- _WHAT YOU SHOULD DO_: Please continue the passage below about how lenders judge first-time mortgage applicants, picking up right after its final sentence.

- _SOURCE PASSAGE_:
Bank of America, for example, found that some younger buyers who lived in cities with good public transit lacked not only credit cards, but car loans as well. And yet, their finances were stable and they’d saved enough money for a down payment.
Now “we have what we call nontraditional credit,” Cummings said. To build a client’s credit file, Cummings said, the bank will accept utility bills, rent bills and cellphone bills as evidence of financial readiness to assume a mortgage.
Student loan debt is not an automatic disqualifier. “That does not hinder you at all in getting a mortgage,” she said. But lenders will look at whether an applicant is making her debt payments on time, and whether she has enough income left to pay the mortgage and living expenses after making her student loan payments.
Overall, “the last two years of your financial history is really important,” Lantz said. Lenders will look, for instance, for a history of steady, even sustained, employment.
Jamie Yan and her husband, Hugh Lau, discovered this the hard way when they first went looking for a home in the Los Angeles area. They had a credit score “in the high 700s,” Yan said, and had managed to save enough to put 20 percent down on a mortgage – no small feat in a place where starter homes can range from $750,000 on up. But although Jamie had a long history working in her field of advertising, at the time they applied for their first mortgage, her husband had only been back at work two months after taking off a year to stay home with the children. For that reason alone, they were advised by lenders to wait until Lau had been back at work for a full 12 months before trying to get a house loan, Yan said. Once the year had passed, they reapplied, were approved, and were set to move into their first house at the end of June.

- _INFORMATION PROVIDED_:
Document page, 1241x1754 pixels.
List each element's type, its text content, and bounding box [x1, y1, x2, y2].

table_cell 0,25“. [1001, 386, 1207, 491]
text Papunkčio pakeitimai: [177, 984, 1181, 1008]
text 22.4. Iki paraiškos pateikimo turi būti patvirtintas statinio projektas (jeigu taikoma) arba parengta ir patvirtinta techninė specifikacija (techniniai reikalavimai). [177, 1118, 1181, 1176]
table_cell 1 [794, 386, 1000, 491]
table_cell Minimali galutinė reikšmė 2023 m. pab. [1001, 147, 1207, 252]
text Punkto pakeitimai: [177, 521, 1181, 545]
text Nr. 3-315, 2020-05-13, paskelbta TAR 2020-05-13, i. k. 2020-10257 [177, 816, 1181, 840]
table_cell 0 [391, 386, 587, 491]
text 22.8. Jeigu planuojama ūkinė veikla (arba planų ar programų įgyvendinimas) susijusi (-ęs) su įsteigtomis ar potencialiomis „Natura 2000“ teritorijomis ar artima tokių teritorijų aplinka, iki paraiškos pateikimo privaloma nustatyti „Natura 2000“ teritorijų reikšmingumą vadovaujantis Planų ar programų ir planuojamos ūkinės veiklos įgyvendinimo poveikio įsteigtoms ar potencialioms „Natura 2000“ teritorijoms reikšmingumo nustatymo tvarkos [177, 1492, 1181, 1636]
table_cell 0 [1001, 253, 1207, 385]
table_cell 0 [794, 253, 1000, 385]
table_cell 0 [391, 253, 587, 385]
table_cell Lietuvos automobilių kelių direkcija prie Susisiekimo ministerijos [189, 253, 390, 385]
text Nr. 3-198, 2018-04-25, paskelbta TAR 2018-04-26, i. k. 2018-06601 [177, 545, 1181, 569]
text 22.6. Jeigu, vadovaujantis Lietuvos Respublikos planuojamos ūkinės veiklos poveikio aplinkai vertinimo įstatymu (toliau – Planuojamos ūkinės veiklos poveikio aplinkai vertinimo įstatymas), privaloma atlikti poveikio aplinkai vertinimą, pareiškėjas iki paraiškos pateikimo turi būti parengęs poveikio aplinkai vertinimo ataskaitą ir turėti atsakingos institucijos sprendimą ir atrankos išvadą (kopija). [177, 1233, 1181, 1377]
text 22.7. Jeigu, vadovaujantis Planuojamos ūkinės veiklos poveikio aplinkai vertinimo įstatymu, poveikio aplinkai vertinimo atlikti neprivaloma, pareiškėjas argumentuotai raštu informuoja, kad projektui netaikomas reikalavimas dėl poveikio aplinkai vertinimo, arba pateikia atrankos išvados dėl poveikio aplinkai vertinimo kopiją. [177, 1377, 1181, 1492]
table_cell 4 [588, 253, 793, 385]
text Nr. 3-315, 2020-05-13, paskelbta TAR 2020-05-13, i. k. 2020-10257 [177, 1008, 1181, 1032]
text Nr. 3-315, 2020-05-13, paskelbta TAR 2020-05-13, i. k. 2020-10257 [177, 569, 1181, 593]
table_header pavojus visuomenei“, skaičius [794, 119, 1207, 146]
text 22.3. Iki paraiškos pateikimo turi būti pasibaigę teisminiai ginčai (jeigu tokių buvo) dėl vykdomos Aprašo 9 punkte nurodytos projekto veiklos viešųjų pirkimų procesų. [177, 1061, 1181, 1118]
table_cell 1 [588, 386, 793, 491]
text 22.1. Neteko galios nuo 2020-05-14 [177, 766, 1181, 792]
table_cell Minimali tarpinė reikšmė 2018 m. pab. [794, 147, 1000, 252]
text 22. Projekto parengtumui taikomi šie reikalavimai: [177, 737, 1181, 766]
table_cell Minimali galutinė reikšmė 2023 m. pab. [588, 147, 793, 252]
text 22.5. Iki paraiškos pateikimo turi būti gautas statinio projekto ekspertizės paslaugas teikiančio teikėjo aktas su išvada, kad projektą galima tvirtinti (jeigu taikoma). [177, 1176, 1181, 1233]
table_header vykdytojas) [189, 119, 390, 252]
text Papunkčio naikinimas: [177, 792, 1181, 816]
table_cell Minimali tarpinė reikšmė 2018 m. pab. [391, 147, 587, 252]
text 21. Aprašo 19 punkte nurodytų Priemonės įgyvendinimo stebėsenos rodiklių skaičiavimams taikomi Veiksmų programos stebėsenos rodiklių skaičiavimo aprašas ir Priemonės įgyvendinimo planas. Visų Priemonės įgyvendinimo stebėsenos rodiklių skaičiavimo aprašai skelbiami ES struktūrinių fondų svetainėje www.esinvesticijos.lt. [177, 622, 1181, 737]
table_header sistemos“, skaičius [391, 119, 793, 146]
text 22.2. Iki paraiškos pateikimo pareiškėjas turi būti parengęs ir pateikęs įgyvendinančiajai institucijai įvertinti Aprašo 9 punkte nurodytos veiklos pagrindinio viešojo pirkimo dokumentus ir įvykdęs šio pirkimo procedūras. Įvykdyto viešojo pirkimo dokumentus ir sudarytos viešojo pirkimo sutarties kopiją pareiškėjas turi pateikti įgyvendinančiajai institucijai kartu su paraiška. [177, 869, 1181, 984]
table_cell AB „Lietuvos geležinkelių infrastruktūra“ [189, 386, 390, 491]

- _ANSWER SECTION_:
Untraditional credit alternatives
As the Yans discovered, a credit score is only one part of the mortgage puzzle. “It’s about the components of credit,” said Michael Tannenbaum, vice president of mortgage for SoFi, an online financing company and a newer entrant to the mortgage lending business. “Lenders will look at credit file fitness.”
For SoFi, that might include credit scores, a consistent employment record and a history of paying off debt, be it credit card, auto or student loan. The San Francisco-based lender, Tannenbaum said, will also take into consideration how much money a buyer can put toward a down payment, and how much free cash the potential borrower would have each month after paying the mortgage and other debts, factoring in as well the cost of living in that particular city. SoFi – unusual in a tight financing market for not requiring private mortgage insurance for borrowers with less than 20 percent down – calls that “confirming the ability to repay,” Tannenbaum said.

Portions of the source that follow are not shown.